(SUPPLIED DATA)
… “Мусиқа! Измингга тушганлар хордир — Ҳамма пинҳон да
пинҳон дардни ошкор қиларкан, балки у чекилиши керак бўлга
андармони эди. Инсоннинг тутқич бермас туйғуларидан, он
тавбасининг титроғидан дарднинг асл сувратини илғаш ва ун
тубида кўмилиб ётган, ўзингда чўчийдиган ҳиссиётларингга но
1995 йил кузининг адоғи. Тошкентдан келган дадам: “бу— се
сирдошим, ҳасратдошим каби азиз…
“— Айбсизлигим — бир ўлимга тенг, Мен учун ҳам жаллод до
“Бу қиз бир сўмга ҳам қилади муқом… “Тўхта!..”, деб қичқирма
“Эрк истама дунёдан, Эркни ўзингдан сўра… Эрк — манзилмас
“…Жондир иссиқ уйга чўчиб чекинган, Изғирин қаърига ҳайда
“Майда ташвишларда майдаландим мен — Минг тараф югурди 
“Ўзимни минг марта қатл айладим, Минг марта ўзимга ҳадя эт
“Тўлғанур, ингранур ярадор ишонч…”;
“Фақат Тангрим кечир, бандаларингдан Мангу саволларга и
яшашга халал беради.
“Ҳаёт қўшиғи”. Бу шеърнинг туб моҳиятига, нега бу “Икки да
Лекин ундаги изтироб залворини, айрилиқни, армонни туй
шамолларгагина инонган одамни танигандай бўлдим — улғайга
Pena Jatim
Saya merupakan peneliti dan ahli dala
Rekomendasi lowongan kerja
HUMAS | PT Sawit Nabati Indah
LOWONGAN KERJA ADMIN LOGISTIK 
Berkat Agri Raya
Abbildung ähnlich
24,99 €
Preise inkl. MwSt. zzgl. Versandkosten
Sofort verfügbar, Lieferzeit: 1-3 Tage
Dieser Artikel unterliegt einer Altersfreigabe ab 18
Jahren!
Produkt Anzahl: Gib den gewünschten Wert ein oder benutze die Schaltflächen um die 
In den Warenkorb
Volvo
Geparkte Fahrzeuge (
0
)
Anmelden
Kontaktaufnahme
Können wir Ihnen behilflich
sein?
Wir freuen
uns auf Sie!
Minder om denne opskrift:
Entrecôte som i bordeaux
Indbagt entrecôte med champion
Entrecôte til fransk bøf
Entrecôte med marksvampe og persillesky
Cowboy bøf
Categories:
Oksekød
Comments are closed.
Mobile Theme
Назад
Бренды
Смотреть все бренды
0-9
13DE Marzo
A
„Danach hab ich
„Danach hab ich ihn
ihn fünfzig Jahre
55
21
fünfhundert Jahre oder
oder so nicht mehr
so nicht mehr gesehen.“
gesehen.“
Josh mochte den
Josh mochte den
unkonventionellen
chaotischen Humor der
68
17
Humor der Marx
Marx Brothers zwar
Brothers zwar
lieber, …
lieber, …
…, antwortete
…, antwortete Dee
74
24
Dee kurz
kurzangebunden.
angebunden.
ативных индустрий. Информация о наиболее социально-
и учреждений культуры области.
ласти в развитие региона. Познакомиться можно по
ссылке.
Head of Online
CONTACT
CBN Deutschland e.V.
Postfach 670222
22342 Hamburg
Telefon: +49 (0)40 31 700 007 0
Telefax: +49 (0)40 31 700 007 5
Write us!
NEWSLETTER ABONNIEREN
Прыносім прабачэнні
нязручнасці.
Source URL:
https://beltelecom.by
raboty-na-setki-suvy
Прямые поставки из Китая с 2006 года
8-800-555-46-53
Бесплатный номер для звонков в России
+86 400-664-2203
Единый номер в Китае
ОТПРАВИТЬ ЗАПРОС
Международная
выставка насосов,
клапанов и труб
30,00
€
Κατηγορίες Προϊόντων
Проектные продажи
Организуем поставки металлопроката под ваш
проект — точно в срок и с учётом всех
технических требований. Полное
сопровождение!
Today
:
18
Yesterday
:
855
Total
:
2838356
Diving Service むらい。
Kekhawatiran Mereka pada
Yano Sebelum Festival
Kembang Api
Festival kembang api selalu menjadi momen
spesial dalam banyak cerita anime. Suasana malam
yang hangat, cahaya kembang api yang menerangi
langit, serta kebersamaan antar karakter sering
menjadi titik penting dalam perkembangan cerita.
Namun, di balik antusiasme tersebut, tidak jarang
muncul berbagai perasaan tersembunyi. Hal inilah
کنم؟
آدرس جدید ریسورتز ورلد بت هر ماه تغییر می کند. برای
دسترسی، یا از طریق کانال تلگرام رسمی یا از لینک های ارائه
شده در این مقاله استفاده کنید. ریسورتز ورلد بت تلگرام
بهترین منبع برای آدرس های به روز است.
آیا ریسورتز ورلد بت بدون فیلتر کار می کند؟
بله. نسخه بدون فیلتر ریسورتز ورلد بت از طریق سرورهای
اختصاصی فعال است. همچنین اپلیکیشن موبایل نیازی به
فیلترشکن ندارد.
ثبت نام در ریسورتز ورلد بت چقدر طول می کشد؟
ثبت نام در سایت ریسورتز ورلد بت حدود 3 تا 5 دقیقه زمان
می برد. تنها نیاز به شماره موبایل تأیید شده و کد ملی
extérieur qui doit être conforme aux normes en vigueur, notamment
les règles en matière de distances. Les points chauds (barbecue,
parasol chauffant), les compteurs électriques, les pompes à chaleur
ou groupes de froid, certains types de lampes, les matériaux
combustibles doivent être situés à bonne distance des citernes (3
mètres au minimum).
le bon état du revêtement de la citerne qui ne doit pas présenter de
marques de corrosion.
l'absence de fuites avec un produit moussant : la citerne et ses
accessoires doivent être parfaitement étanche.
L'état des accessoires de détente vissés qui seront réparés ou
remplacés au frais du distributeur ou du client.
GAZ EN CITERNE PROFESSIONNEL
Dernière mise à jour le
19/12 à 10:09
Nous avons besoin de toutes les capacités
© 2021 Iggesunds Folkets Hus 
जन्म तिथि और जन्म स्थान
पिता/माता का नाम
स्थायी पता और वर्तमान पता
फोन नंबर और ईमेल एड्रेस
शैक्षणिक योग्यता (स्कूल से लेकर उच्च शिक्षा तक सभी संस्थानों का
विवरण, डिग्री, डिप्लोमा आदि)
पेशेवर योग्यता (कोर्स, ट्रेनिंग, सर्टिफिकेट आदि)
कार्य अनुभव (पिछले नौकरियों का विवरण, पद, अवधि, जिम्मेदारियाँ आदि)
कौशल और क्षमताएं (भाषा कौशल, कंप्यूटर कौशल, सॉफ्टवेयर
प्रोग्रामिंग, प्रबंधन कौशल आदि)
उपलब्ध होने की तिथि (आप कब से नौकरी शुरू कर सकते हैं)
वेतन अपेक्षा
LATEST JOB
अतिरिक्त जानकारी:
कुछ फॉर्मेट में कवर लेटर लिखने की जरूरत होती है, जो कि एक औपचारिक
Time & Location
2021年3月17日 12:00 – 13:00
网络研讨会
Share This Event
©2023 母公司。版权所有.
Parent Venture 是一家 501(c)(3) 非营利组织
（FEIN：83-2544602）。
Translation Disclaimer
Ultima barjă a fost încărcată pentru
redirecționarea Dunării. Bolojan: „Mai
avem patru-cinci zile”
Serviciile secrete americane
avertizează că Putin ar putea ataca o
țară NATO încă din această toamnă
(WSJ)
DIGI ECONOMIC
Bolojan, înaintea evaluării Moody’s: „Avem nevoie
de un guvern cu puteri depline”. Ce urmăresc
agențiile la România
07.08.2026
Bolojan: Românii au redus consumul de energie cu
(End SUPPLIED DATA)
* [TO DO]:
Retype the lines from the start of the records through the line containing "Saya merupakan peneliti dan ahli dala", including that line, without changing anything.

* [SOLVED EXERCISE]:
… “Мусиқа! Измингга тушганлар хордир — Ҳамма пинҳон да
пинҳон дардни ошкор қиларкан, балки у чекилиши керак бўлга
андармони эди. Инсоннинг тутқич бермас туйғуларидан, он
тавбасининг титроғидан дарднинг асл сувратини илғаш ва ун
тубида кўмилиб ётган, ўзингда чўчийдиган ҳиссиётларингга но
1995 йил кузининг адоғи. Тошкентдан келган дадам: “бу— се
сирдошим, ҳасратдошим каби азиз…
“— Айбсизлигим — бир ўлимга тенг, Мен учун ҳам жаллод до
“Бу қиз бир сўмга ҳам қилади муқом… “Тўхта!..”, деб қичқирма
“Эрк истама дунёдан, Эркни ўзингдан сўра… Эрк — манзилмас
“…Жондир иссиқ уйга чўчиб чекинган, Изғирин қаърига ҳайда
“Майда ташвишларда майдаландим мен — Минг тараф югурди 
“Ўзимни минг марта қатл айладим, Минг марта ўзимга ҳадя эт
“Тўлғанур, ингранур ярадор ишонч…”;
“Фақат Тангрим кечир, бандаларингдан Мангу саволларга и
яшашга халал беради.
“Ҳаёт қўшиғи”. Бу шеърнинг туб моҳиятига, нега бу “Икки да
Лекин ундаги изтироб залворини, айрилиқни, армонни туй
шамолларгагина инонган одамни танигандай бўлдим — улғайга
Pena Jatim
Saya merupakan peneliti dan ahli dala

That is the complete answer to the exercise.